### Work instruction
Keyword search on "depth": report each line of the records that contains it.

● ● ● ●

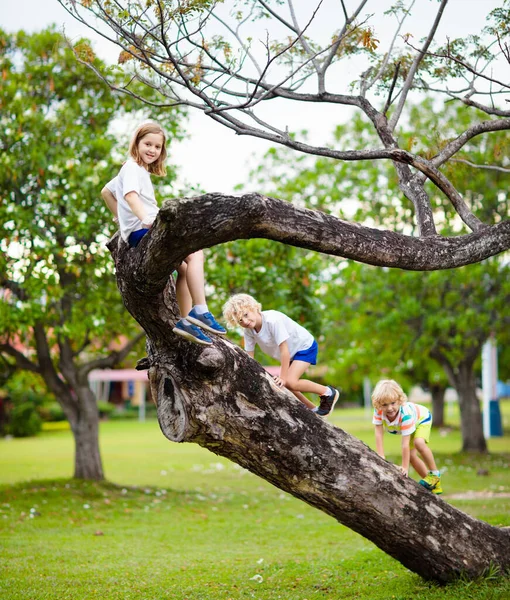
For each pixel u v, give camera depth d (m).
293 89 6.21
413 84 6.79
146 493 13.84
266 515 11.69
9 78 13.04
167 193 12.95
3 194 12.50
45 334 14.09
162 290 4.67
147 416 47.38
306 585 6.73
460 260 5.04
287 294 13.52
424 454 6.70
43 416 41.25
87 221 11.98
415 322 20.41
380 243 4.72
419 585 6.12
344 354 24.25
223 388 4.97
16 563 7.99
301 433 5.27
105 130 13.78
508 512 10.20
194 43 5.41
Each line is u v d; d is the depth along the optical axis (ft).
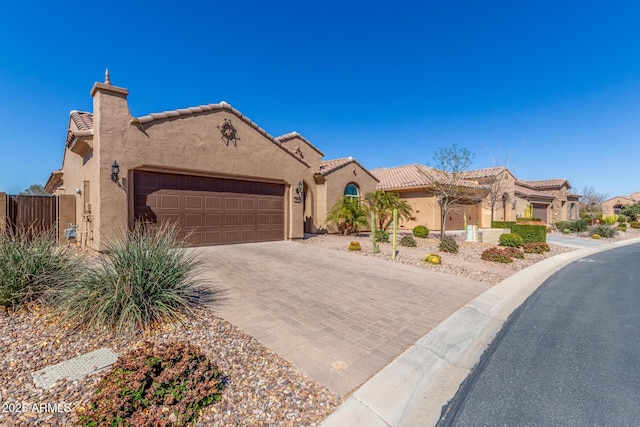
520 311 21.94
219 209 40.50
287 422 9.54
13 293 16.16
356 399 10.89
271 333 15.93
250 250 38.63
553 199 119.14
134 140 32.24
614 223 111.86
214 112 38.68
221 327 16.17
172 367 10.31
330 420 9.76
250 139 42.52
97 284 15.56
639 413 10.66
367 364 13.32
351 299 22.20
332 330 16.71
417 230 64.59
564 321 19.89
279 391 11.03
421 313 20.04
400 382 12.19
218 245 40.34
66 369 11.59
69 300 15.07
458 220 84.43
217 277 26.13
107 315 14.83
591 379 12.89
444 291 25.45
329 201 63.52
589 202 134.31
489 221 90.38
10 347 12.91
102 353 12.85
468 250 48.29
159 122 34.01
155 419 8.68
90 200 33.22
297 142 70.59
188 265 18.88
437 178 64.80
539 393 11.91
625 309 22.30
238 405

● ● ● ●

### Task answer
For each pixel u v, give camera depth d (m).
Each line is u v d; d is the depth along the optical axis (ft).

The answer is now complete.